Portugal: le secteur bancaire, casse-tête pour le nouveau gouvernement
Le nouveau gouvernement socialiste du Portugal a hérité de deux dossiers explosifs qui fragilisent le secteur bancaire: les doutes sur la solvabilité de la Banif, qui s'effondre en Bourse, et la vente de Novo Banco, successeur de Banco Espirito Santo, sauvé de la faillite en 2014.
Parmi les plus petites banques du pays avec une part de marché estimée à 3%, la Banif a poursuivi lundi sa chute vertigineuse à la Bourse de Lisbonne, dévissant de plus de 42% à 0,08 centime d'euro, alors que des médias locaux faisaient état d'une intervention imminente de l'Etat.
A peine investi, le Premier ministre, Antonio Costa, doit à la fois répondre aux demandes pressantes de ses alliés de la gauche radicale, adeptes d'une solution rapide pour la Banif, et faire face à la Commission européenne, qui a ouvert une enquête sur la banque en juillet.
"L'ancien gouvernement de droite avait promis que plus aucun centime ne serait dépensé pour sauver une banque au Portugal. Mais il a laissé deux bombes à retardement, la Banif et Novo Banco", s'est emportée début décembre Mariana Mortagua, députée du Bloc de gauche.
Démentant un plan d'urgence, la direction de la Banif a réitéré lundi que le processus de mise en vente de la part de 60,5% détenue par l'Etat était en cours et fait état de l'intérêt de "plusieurs investisseurs internationaux".
- Compte à rebours -
A en croire la télévision TVI24, si la banque échoue à trouver un nouvel actionnaire cette semaine, elle devra être soumise à un plan de sauvetage prévoyant de "séparer les actifs sains des actifs toxiques".
Cette hypothèse a été également avancée par le journal Publico qui écrit que "tout indique que le gouvernement présentera cette semaine une solution pour la banque".
La Banif pourrait ainsi suivre le chemin de Banco Espirito Santo, qui avait été secourue par la Banque du Portugal le 3 août 2014. Dans le cadre de cette opération, les actifs sains ont été regroupés dans une structure de transition baptisée Novo Banco.
La nouvelle entité a été recapitalisée à hauteur de 4,9 milliards d'euros, dont 3,9 milliards apportés par l'Etat portugais et un milliard par les banques.
Sa vente, qui devait permettre à l'Etat et aux banques de récupérer leur mise, a dû être reportée en septembre, faute d'offres satisfaisantes. Du coup, le déficit public du Portugal de 2014 a dérapé, passant de 4,5% du PIB à 7,2%.
- Aide de l'Etat -
Confronté aux spéculations sur le sort de la Banif, Antonio Costa a pris son téléphone dimanche pour rassurer Miguel Albuquerque, président de la région autonome de Madère, où la Banif a son siège et le gros de sa clientèle.
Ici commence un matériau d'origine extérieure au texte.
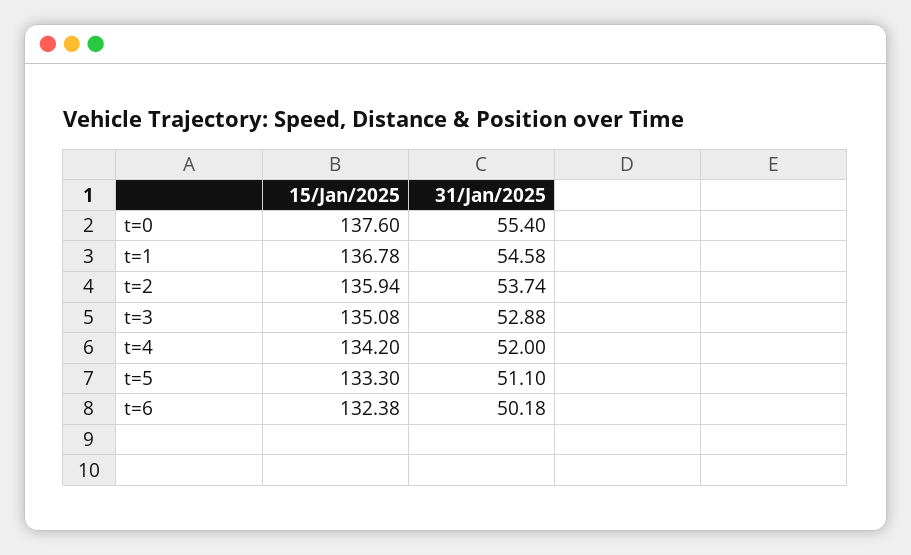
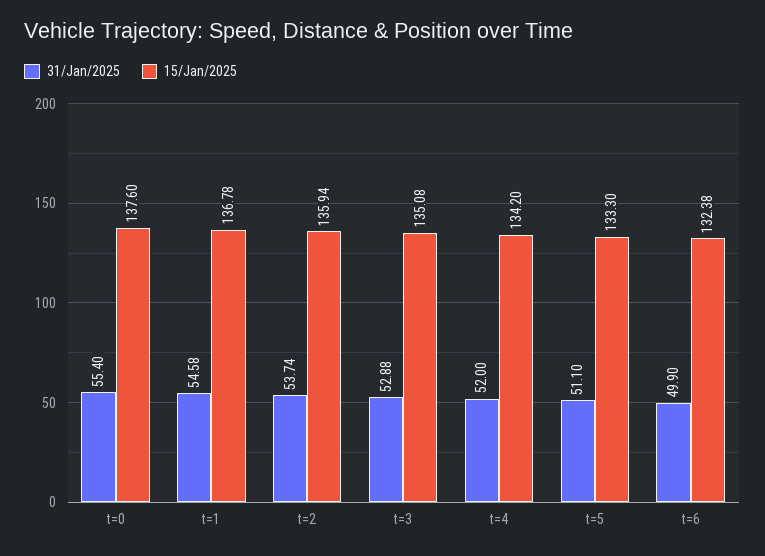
31/Jan/2025, t=6: 50.18 -> 49.9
"Il m'a assuré que les informations faisant état d'un effondrement imminent de la banque ne correspondaient pas à la réalité", a rapporté M. Albuquerque. En tout cas, a-t-il dit, "on fera tout pour l'éviter".
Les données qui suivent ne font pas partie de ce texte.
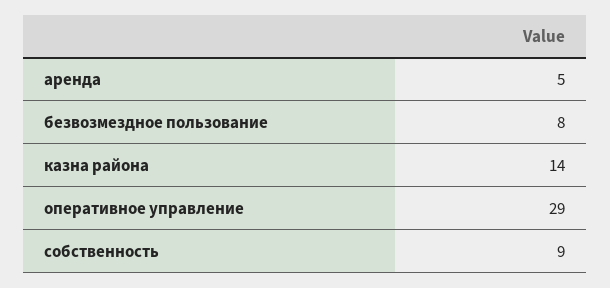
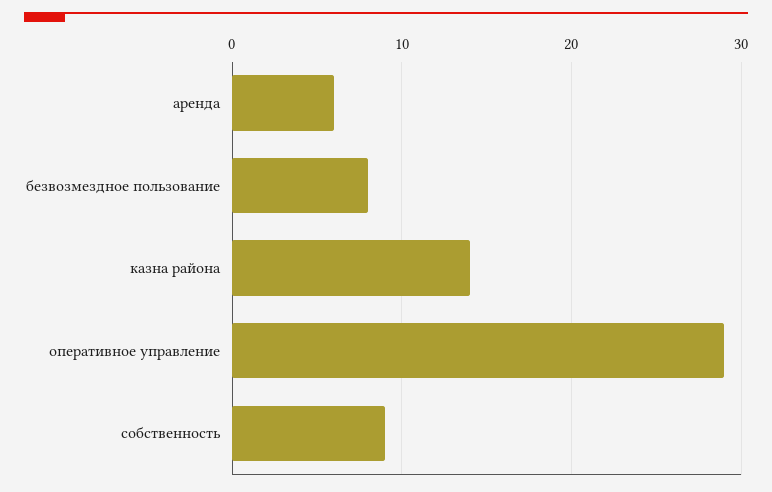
аренда: 5 -> 6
En pleine crise de la dette, la banque avait bénéficié en décembre 2012 d'une aide de 1,1 milliard d'euros de l'Etat portugais, qui détient depuis la majorité de son capital.
L'Etat avait apporté 400 millions d'euros sous forme de "Cocos" (obligations qui se transforment obligatoirement en capital si la santé de la banque se dégrade), dont 275 millions ont été remboursés.
Mais la Banif n'a toujours pas réglé la dernière tranche de 125 millions d'euros, arrivée à échéance en décembre 2014, et elle doit rembourser 700 millions d'euros d'ici 2017.
Bruxelles avait mis en doute en juillet la compatibilité de cette aide avec les règles européennes, s'interrogeant sur la capacité de la banque à rembourser l'Etat.
La Commission européenne est "en contact étroit" avec le Portugal sur cette affaire, a indiqué lundi un de ses porte-parole, cité par l'agence Lusa. Et d'ajouter que "toute solution pour la Banif doit assurer la pleine protection des dépôts garantis".